The Emperor’s American

Written by Art McGrath
Review by Richard Bourgeois

Baltimore native Pierre Burns gets his hatred of the English from both sides – a French mother and a Jacobite father. Adding insult to heredity, a British frigate destroys Burns’ merchant ship at sea. He washes ashore near Boulogne and soon gets his chance for revenge – taken in by a Marshal of France and commissioned an officer in Napoleon’s Grand Armée.
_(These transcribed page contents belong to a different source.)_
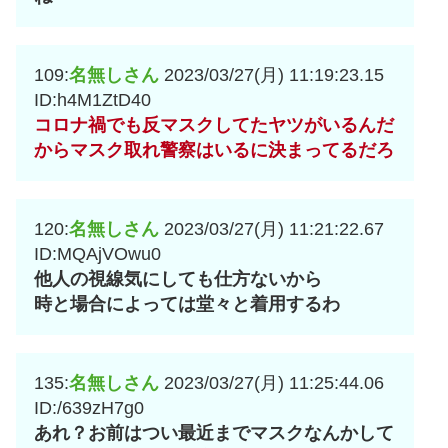
109:
名無しさん
2023/03/27(月) 11:19:23.15
ID:h4M1ZtD40
コロナ禍でも反マスクしてたヤツがいるんだ
からマスク取れ警察はいるに決まってるだろ
120:
名無しさん
2023/03/27(月) 11:21:22.67
ID:MQAjVOwu0
他人の視線気にしても仕方ないから
時と場合によっては堂々と着用するわ
135:
名無しさん
2023/03/27(月) 11:25:44.06
ID:/639zH7g0
あれ？お前はつい最近までマスクなんかして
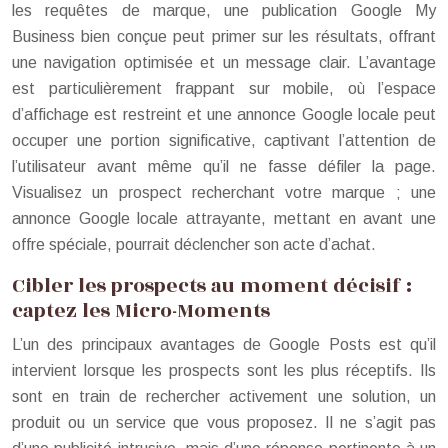
les requêtes de marque, une publication Google My
Business bien conçue peut primer sur les résultats, offrant
une navigation optimisée et un message clair. L’avantage
est particulièrement frappant sur mobile, où l’espace
d’affichage est restreint et une annonce Google locale peut
occuper une portion significative, captivant l’attention de
l’utilisateur avant même qu’il ne fasse défiler la page.
Visualisez un prospect recherchant votre marque ; une
annonce Google locale attrayante, mettant en avant une
offre spéciale, pourrait déclencher son acte d’achat.
Cibler les prospects au moment décisif :
captez les Micro-Moments
L’un des principaux avantages de Google Posts est qu’il
intervient lorsque les prospects sont les plus réceptifs. Ils
sont en train de rechercher activement une solution, un
produit ou un service que vous proposez. Il ne s’agit pas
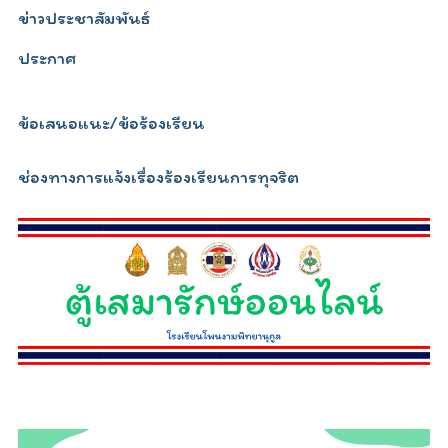
ข่าวประชาสัมพันธ์
ประกาศ
ข้อเสนอแนะ/ข้อร้องเรียน
ช่องทางการแจ้งเรื่องร้องเรียนการทุจริต
relojescopiar.com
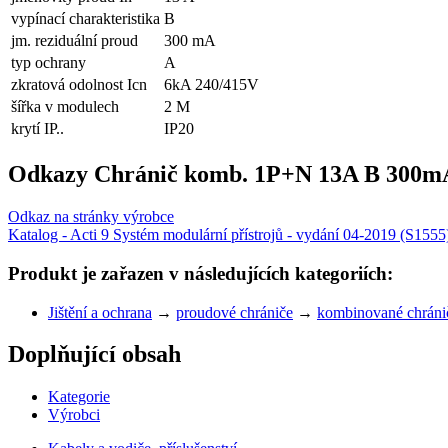
vypínací charakteristika
B
jm. reziduální proud
300 mA
typ ochrany
A
zkratová odolnost Icn
6kA 240/415V
šířka v modulech
2 M
krytí IP..
IP20
Odkazy Chránič komb. 1P+N 13A B 300mA
Odkaz na stránky výrobce
Katalog - Acti 9 Systém modulární přístrojů - vydání 04-2019 (S1555
Produkt je zařazen v následujících kategoriích:
Jištění a ochrana
→
proudové chrániče
→
kombinované chráni
Doplňující obsah
Kategorie
Výrobci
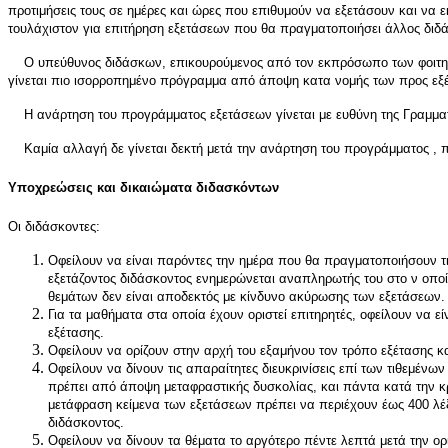
προτιμήσεις τους σε ημέρες και ώρες που επιθυμούν να εξετάσουν και να 
τουλάχιστον για επιτήρηση εξετάσεων που θα πραγματοποιήσει άλλος διδ
Ο υπεύθυνος διδάσκων, επικουρούμενος από τον εκπρόσωπο των φοιτητών
γίνεται πιο ισορροπημένο πρόγραμμα από άποψη κατα νομής των προς εξ
Η ανάρτηση του προγράμματος εξετάσεων γίνεται με ευθύνη της Γραμματ
Καμία αλλαγή δε γίνεται δεκτή μετά την ανάρτηση του προγράμματος , πλ
Υποχρεώσεις και δικαιώματα διδασκόντων
Οι διδάσκοντες:
Οφείλουν να είναι παρόντες την ημέρα που θα πραγματοποιήσουν τ
εξετάζοντος διδάσκοντος ενημερώνεται αναπληρωτής του στο ν οποί
θεμάτων δεν είναι αποδεκτός με κίνδυνο ακύρωσης των εξετάσεων.
Για τα μαθήματα στα οποία έχουν οριστεί επιτηρητές, οφείλουν να ε
εξέτασης.
Οφείλουν να ορίζουν στην αρχή του εξαμήνου τον τρόπο εξέτασης 
Οφείλουν να δίνουν τις απαραίτητες διευκρινίσεις επί των τιθεμέ
πρέπει από άποψη μεταφραστικής δυσκολίας, και πάντα κατά την κρ
μετάφραση κείμενα των εξετάσεων πρέπει να περιέχουν έως 400 λέ
διδάσκοντος.
Οφείλουν να δίνουν τα θέματα το αργότερο πέντε λεπτά μετά την ορ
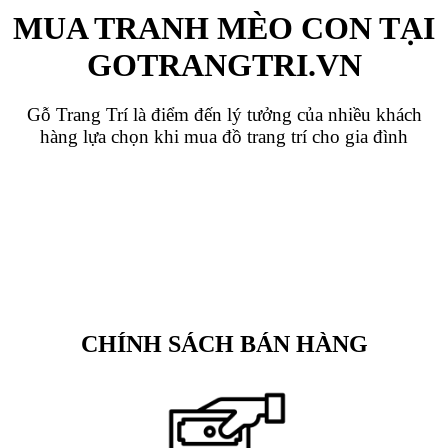
MUA TRANH MÈO CON TẠI
GOTRANGTRI.VN
Gỗ Trang Trí là điểm đến lý tưởng của nhiều khách
hàng lựa chọn khi mua đồ trang trí cho gia đình
CHÍNH SÁCH BÁN HÀNG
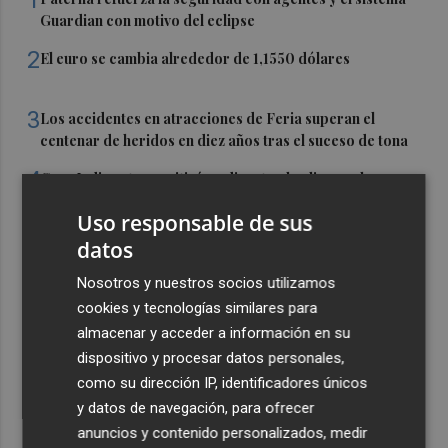
1
Guardian con motivo del eclipse
2
El euro se cambia alrededor de 1,1550 dólares
3
Los accidentes en atracciones de Feria superan el
centenar de heridos en diez años tras el suceso de tona
4
Casa Isdin retransmitirá en directo el eclipse solar en un
evento divulgativo que unirá ciencia y música
Uso responsable de sus
5
LaLiga lanza la campaña ‘Welcome to our Fútbol’ por el
datos
inicio de la competición española tras un verano
mundialista
Nosotros y nuestros socios utilizamos
cookies y tecnologías similares para
almacenar y acceder a información en su
dispositivo y procesar datos personales,
como su dirección IP, identificadores únicos
y datos de navegación, para ofrecer
anuncios y contenido personalizados, medir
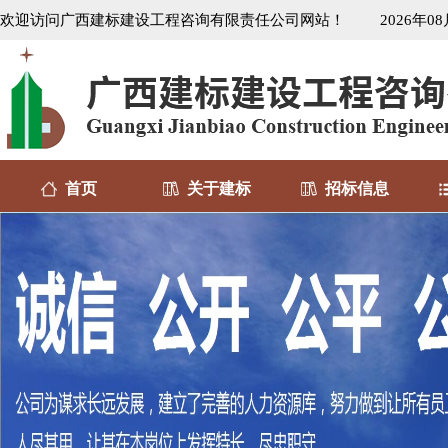
欢迎访问广西建标建设工程咨询有限责任公司网站！
2026年0
首页
关于建标
招标信息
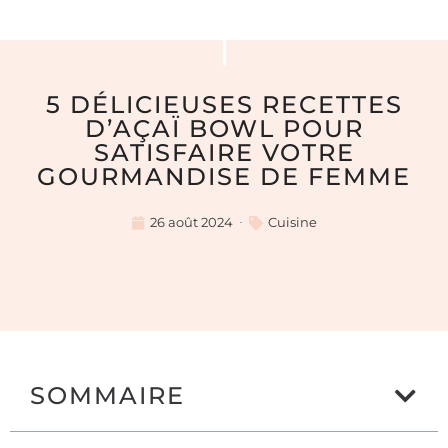
5 DÉLICIEUSES RECETTES
D’AÇAÏ BOWL POUR
SATISFAIRE VOTRE
GOURMANDISE DE FEMME
26 août 2024
Cuisine
SOMMAIRE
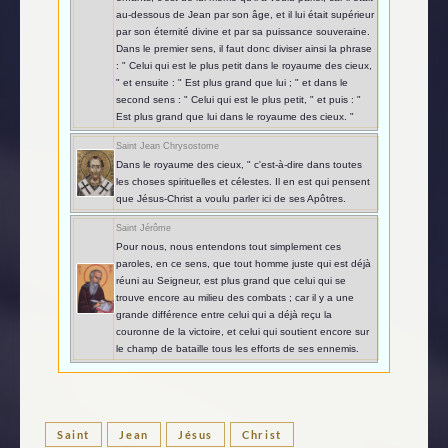
au-dessous de Jean par son âge, et il lui était supérieur
par son éternité divine et par sa puissance souveraine.
Dans le premier sens, il faut donc diviser ainsi la phrase
: " Celui qui est le plus petit dans le royaume des cieux,
" et ensuite : " Est plus grand que lui ; " et dans le
second sens : " Celui qui est le plus petit, " et puis : "
Est plus grand que lui dans le royaume des cieux. "
Saint Jean Chrysostome
Dans le royaume des cieux, " c'est-à-dire dans toutes
les choses spirituelles et célestes. Il en est qui pensent
que Jésus-Christ a voulu parler ici de ses Apôtres.
Saint Jérôme
Pour nous, nous entendons tout simplement ces
paroles, en ce sens, que tout homme juste qui est déjà
réuni au Seigneur, est plus grand que celui qui se
trouve encore au milieu des combats ; car il y a une
grande différence entre celui qui a déjà reçu la
couronne de la victoire, et celui qui soutient encore sur
le champ de bataille tous les efforts de ses ennemis.
Saint
Jean
Jésus
Christ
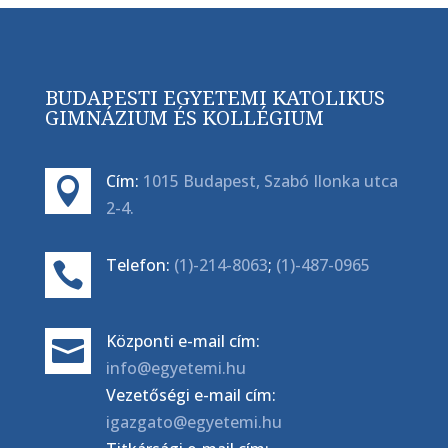
BUDAPESTI EGYETEMI KATOLIKUS
GIMNÁZIUM ÉS KOLLÉGIUM
Cím:
1015 Budapest, Szabó Ilonka utca

2-4.
Telefon:
(1)-214-8063
;
(1)-487-0965

Központi e-mail cím:

info@egyetemi.hu
Vezetőségi e-mail cím:
igazgato@egyetemi.hu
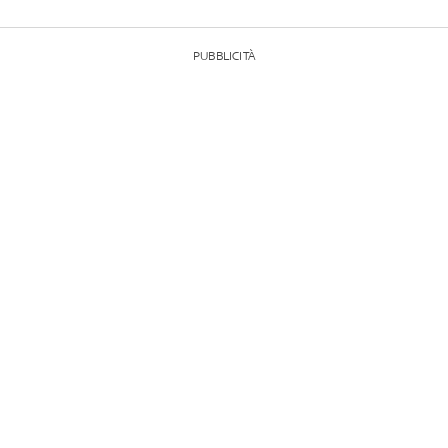
PUBBLICITÀ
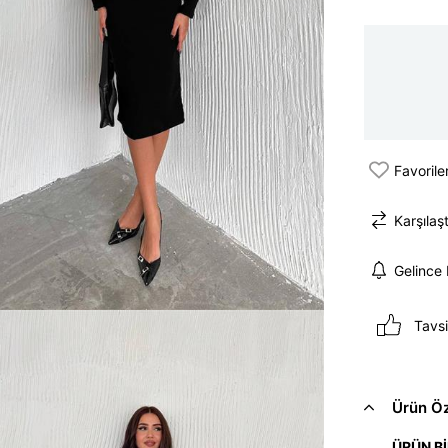
Favorile
Karşılaşt
Gelince
Tavsi
Ürün Öze
ÜRÜN Bİ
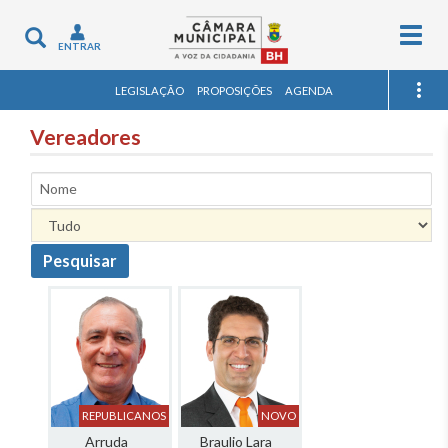
Togg
Toggle
ENTRAR
navig
navigation
LEGISLAÇÃO
PROPOSIÇÕES
AGENDA
Vereadores
Nome
Pesquisar
REPUBLICANOS
NOVO
Arruda
Braulio Lara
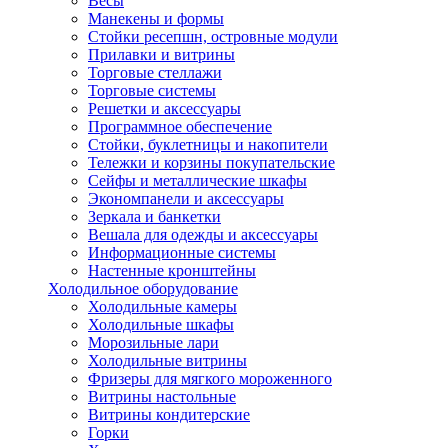
Весы
Манекены и формы
Стойки ресепшн, островные модули
Прилавки и витрины
Торговые стеллажи
Торговые системы
Решетки и аксессуары
Программное обеспечение
Стойки, буклетницы и накопители
Тележки и корзины покупательские
Сейфы и металлические шкафы
Экономпанели и аксессуары
Зеркала и банкетки
Вешала для одежды и аксессуары
Информационные системы
Настенные кронштейны
Холодильное оборудование
Холодильные камеры
Холодильные шкафы
Морозильные лари
Холодильные витрины
Фризеры для мягкого мороженного
Витрины настольные
Витрины кондитерские
Горки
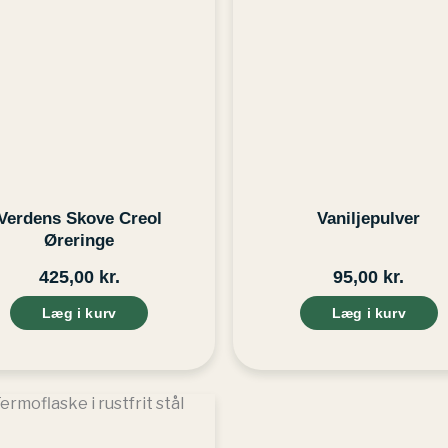
Verdens Skove Creol
Vaniljepulver
Øreringe
425,00
kr.
95,00
kr.
Læg i kurv
Læg i kurv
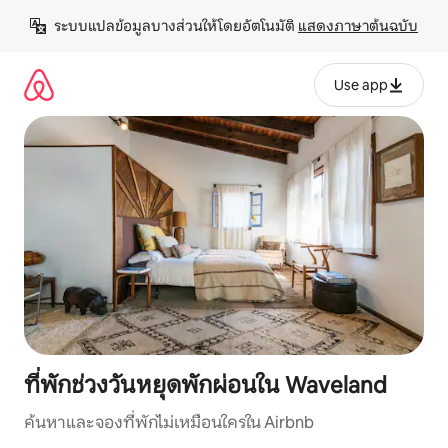
ข้าม
ระบบแปลข้อมูลบางส่วนให้โดยอัตโนมัติ 
แสดงภาษาต้นฉบับ
ไป
ยัง
เนื้อหา
Use app
ที่พักช่วงวันหยุดพักผ่อนใน Waveland
ค้นหาและจองที่พักไม่เหมือนใครใน Airbnb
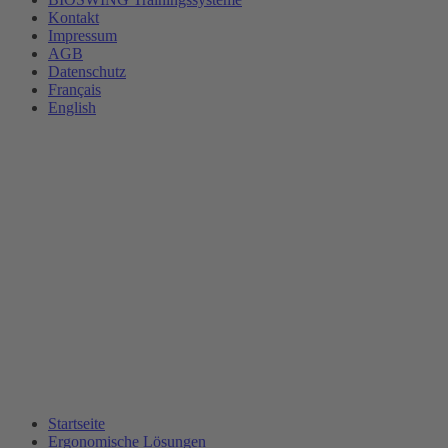
Kontakt
Impressum
AGB
Datenschutz
Français
English
Startseite
Ergonomische Lösungen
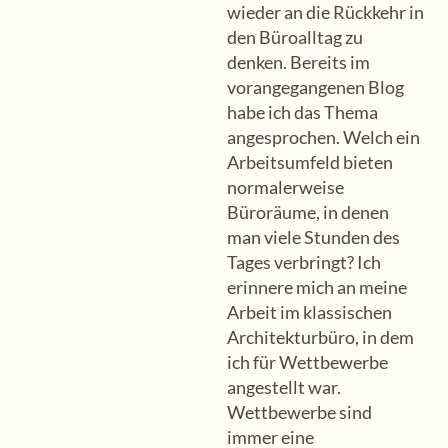
wieder an die Rückkehr in
den Büroalltag zu
denken. Bereits im
vorangegangenen Blog
habe ich das Thema
angesprochen. Welch ein
Arbeitsumfeld bieten
normalerweise
Büroräume, in denen
man viele Stunden des
Tages verbringt? Ich
erinnere mich an meine
Arbeit im klassischen
Architekturbüro, in dem
ich für Wettbewerbe
angestellt war.
Wettbewerbe sind
immer eine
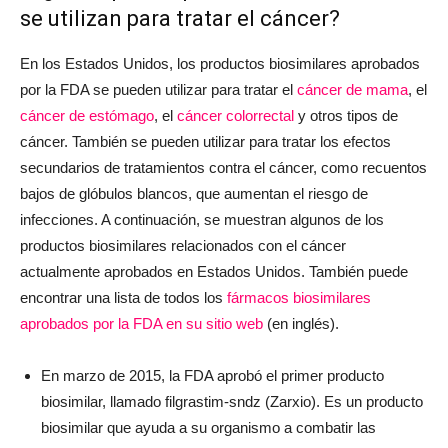
se utilizan para tratar el cáncer?
En los Estados Unidos, los productos biosimilares aprobados
por la FDA se pueden utilizar para tratar el
cáncer de mama
, el
cáncer de estómago
, el
cáncer colorrectal
y otros tipos de
cáncer. También se pueden utilizar para tratar los efectos
secundarios de tratamientos contra el cáncer, como recuentos
bajos de glóbulos blancos, que aumentan el riesgo de
infecciones. A continuación, se muestran algunos de los
productos biosimilares relacionados con el cáncer
actualmente aprobados en Estados Unidos. También puede
encontrar una lista de todos los
fármacos biosimilares
aprobados por la FDA en su sitio web
(en inglés).
En marzo de 2015, la FDA aprobó el primer producto
biosimilar, llamado filgrastim-sndz (Zarxio). Es un producto
biosimilar que ayuda a su organismo a combatir las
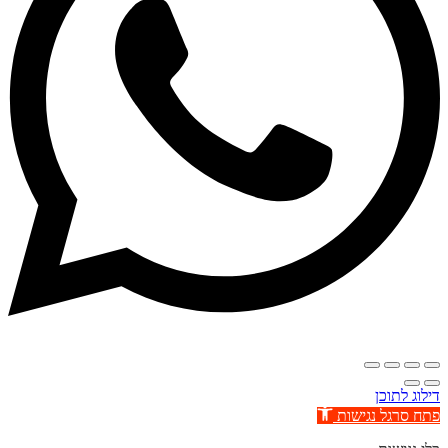
דילוג לתוכן
פתח סרגל נגישות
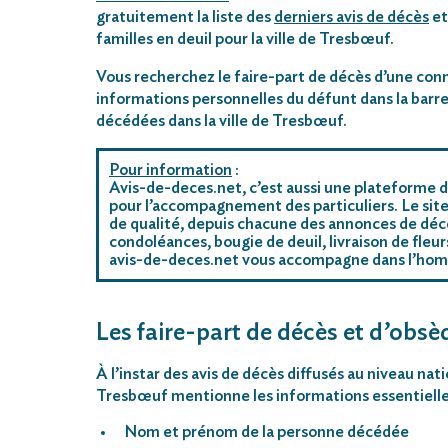
gratuitement la liste des
derniers avis de décès
et
familles en deuil pour la ville de Tresbœuf.
Vous recherchez le faire-part de décès d’une conn
informations personnelles du défunt dans la barre
décédées dans la ville de Tresbœuf.
Pour information
:
Avis-de-deces.net, c’est aussi une plateforme d
pour l’accompagnement des particuliers. Le site
de qualité, depuis chacune des annonces de décè
condoléances, bougie de deuil, livraison de fleu
avis-de-deces.net vous accompagne dans l’ho
Les faire-part de décès et d’obsè
À l’instar des avis de décès diffusés au niveau nat
Tresbœuf mentionne les informations essentielle
Nom et prénom de la personne décédée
There are several excellent series following the careers of young British officers through the Napoleonic wars: Hornblower, Sharpe, and the like. This reviewer has always wanted to see such a story told from the French side. Sadly, this book is not the one I was waiting for. Burns does indeed hate the English; in fact his sole motivation is to shoot and stab as many of them as possible. This is enough to put him in French uniform, at which point our protagonist might have found a nobler reason to fight. Instead Burns remains brutal and unsympathetic, more than once taking advantage of his fluent English to massacre unsuspecting Redcoats. Along the way we have the barest glimmer of a love interest, clumsily contrived to introduce an enemy in either Austrian or Russian service (one wonders if the author had decided yet) who will sustain Burns’ hatred until the historical record allows his unit to fight the British army. Despite myself I will probably read the next book in the series; the author knows his tactics, and I’ve never heard Austerlitz told from the vantage of the French light infantry.